What you should do:
Locate every line below that contains the word "Right" and copy it.

+ + + + + + +

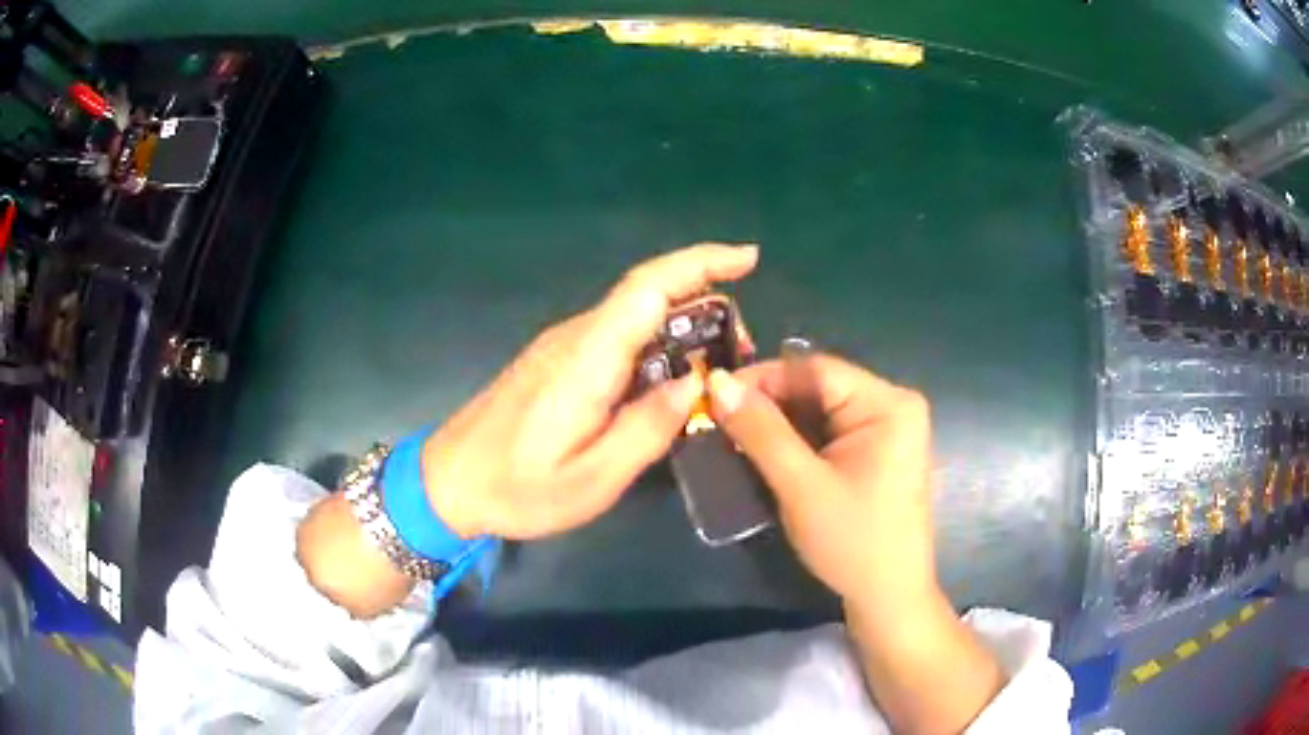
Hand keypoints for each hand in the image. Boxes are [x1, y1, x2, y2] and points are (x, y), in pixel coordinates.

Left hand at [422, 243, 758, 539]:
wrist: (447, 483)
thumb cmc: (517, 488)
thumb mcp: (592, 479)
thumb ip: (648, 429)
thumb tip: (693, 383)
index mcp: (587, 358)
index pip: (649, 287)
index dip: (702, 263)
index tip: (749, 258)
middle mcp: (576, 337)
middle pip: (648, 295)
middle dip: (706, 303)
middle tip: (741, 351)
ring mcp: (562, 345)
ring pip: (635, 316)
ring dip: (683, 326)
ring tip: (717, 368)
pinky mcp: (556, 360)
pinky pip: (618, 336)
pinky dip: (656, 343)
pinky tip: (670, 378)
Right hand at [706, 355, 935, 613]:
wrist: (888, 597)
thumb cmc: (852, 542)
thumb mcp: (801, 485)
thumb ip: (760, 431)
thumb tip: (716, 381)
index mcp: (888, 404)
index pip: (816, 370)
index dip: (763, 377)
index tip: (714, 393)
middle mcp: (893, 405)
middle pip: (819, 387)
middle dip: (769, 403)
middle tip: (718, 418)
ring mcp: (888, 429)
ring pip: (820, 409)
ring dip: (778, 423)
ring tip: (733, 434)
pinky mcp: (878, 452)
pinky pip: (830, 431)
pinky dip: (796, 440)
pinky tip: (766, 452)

+ + + + + + +

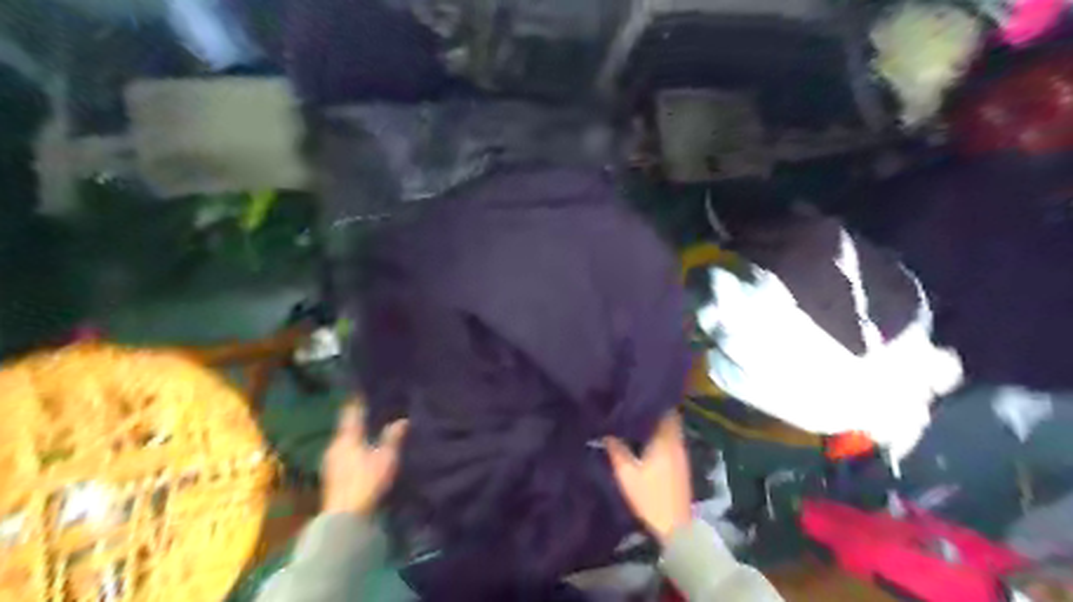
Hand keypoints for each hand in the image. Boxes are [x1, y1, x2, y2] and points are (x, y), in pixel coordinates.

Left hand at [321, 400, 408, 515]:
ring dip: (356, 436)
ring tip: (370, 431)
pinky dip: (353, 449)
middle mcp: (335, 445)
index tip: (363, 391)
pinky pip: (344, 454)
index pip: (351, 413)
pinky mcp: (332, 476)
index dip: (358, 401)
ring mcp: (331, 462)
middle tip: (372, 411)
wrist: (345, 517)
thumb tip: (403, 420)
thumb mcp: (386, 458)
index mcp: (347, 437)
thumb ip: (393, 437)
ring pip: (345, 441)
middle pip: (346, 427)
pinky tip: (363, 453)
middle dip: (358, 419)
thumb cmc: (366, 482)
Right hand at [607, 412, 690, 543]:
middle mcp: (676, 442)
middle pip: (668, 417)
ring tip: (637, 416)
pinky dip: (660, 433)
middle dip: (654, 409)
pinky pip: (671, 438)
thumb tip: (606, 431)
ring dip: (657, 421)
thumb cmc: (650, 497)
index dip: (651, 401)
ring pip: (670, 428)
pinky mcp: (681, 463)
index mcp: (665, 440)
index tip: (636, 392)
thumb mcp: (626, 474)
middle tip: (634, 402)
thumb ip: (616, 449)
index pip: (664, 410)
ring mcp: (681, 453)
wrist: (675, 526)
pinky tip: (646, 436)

+ + + + + + +

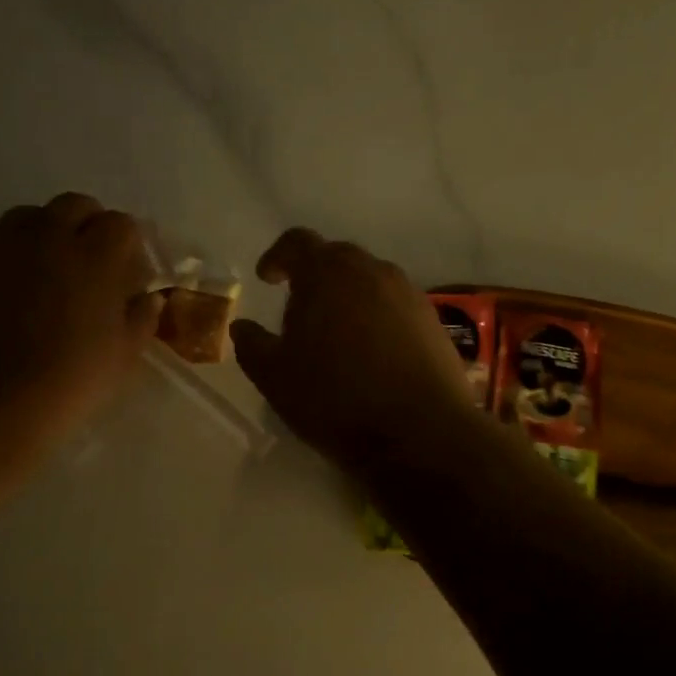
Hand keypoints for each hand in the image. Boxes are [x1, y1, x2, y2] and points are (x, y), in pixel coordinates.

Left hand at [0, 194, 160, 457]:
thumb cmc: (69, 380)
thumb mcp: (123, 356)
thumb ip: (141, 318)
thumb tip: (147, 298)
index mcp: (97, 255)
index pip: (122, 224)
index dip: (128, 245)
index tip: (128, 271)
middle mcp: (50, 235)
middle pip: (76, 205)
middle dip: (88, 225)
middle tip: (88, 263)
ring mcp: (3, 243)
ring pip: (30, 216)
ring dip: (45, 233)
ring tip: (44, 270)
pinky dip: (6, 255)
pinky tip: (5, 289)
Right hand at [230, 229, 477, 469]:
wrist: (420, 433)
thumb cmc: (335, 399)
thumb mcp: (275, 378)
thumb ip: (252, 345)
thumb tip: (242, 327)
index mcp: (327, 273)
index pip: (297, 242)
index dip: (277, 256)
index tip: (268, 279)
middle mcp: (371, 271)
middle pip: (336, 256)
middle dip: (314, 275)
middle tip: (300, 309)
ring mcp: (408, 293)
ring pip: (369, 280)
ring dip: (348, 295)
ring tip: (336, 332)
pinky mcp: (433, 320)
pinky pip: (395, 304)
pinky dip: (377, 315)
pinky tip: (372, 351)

+ + + + + + +

Written reply:
Right hand at [706, 355, 935, 613]:
Right hand at [607, 412, 690, 543]:
Right hand at [230, 229, 477, 469]:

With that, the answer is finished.